Oh boy, you’ll never believe the day I’m having. First of all, on the way to work this morning, I fell into an open manhole. My clothes got really dirty, but the worst part is all hard candy I had in my pocket got crushed. That’s 2 dollars of Worthers down the drain. Then, once I got to work I somehow managed to get my face caught in the stapler. It took a good 10 minutes and the assistance of our janitor to get me out of that jam.

Also, I guess today must have been take your wild animal to work day, because a raccoon somehow got into the office and it bit me. It ran away before I could catch it to take to the doctor and be tested for rabies. I hope I don’t have rabies. And how did a raccoon even get here? We’re on the 12th floor.

Finally, when I was eating my lunch, I leaned back against the water cooler and the whole thing tipped over. I tried to blame it on the raccoon, but nobody believed me because I was the only one who had seen the raccoon in the first place. Oh man, the day isn’t even over yet! I sure hope nothing else crazy happens. Okay, gotta run. I’m going to try and cook s’mores in the microwave. You can put metal saucepans in the microwave, right?

Dreams Can Come True!

Filed under: Blatant Lies — By Jack at 1:24 pm on Wednesday, August 9, 2006

Hey everyone! Awesome news to report today. One of my oldest showbiz dreams came true this morning! I was chosen to go on tour with Technotronic as one of their(her?) featured backup dancers! Hooray! That means I’ll be working my signature moves to every Technotronic classic from “Pump up the Jam” all the way to their seminal classic “Get Up!(Before the Night is Over)

Finally, all my years of dancing and auditioning have paid off. People told me I would never be a dancer. People like Anne Meara, who chose my dance partner over me even though he was just some street punk who didn’t even care about dancing! But I showed her when I yelled, “Who the hell wants to go to some stupid school to learn how to dance anyhow?” Yeah, I showed her.

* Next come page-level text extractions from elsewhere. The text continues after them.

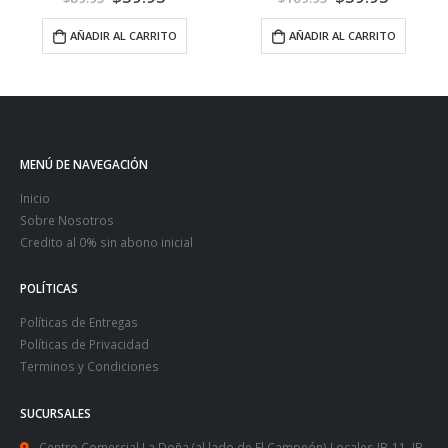
AÑADIR AL CARRITO
AÑADIR AL CARRITO
MENÚ DE NAVEGACIÓN
Inicio
Sobre Nosotros
Credito al 0% sin abono inicial
POLÍTICAS
Políticas de Entregas
Políticas de Privacidad
Terminos y Condiciones
SUCURSALES
Centro Comercial La Doña (al lado de El Campeón) Locales IB-11, IB-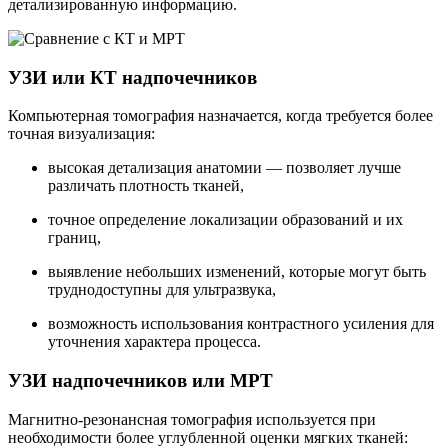
детализированную информацию.
УЗИ или КТ надпочечников
Компьютерная томография назначается, когда требуется более
точная визуализация:
высокая детализация анатомии — позволяет лучше
различать плотность тканей,
точное определение локализации образований и их
границ,
выявление небольших изменений, которые могут быть
труднодоступны для ультразвука,
возможность использования контрастного усиления для
уточнения характера процесса.
УЗИ надпочечников или МРТ
Магнитно-резонансная томография используется при
необходимости более углубленной оценки мягких тканей: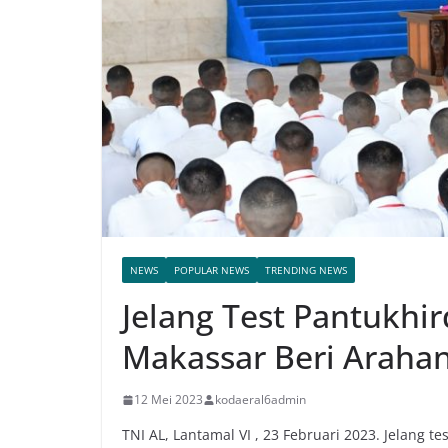
NEWS
POPULAR NEWS
TRENDING NEWS
Jelang Test Pantukhi
Makassar Beri Arahan 
12 Mei 2023
kodaeral6admin
TNI AL, Lantamal VI , 23 Februari 2023. Jelang 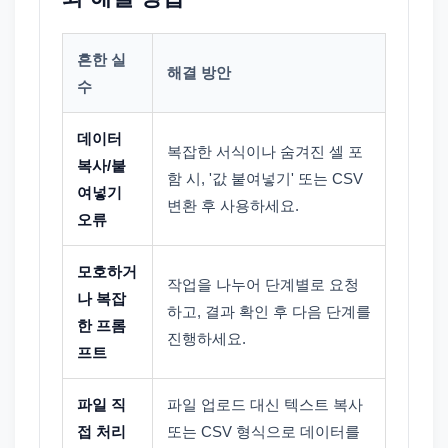
흔한 실
해결 방안
수
데이터
복잡한 서식이나 숨겨진 셀 포
복사/붙
함 시, '값 붙여넣기' 또는 CSV
여넣기
변환 후 사용하세요.
오류
모호하거
작업을 나누어 단계별로 요청
나 복잡
하고, 결과 확인 후 다음 단계를
한 프롬
진행하세요.
프트
파일 직
파일 업로드 대신 텍스트 복사
접 처리
또는 CSV 형식으로 데이터를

But I guess the last laugh will be on all my doubters when they show up to their local county fair, and right there behind whoever the lead singer of Technotronic is, they’ll see me dancing my ass off in a pair of throwback overalls. Oh boy, I can’t wait. I’m going to rummage through my closet and see if I still have any of my Karl Kani hats. All right, I’ve got to get ready. The tour bus is picking me up in like half an hour. Don’t worry, I won’t forget you. Stay gold, everyone. Stay gold!

I’ll give a dollar to the first person, besides the Lady, who identifies the Anne Meara reference.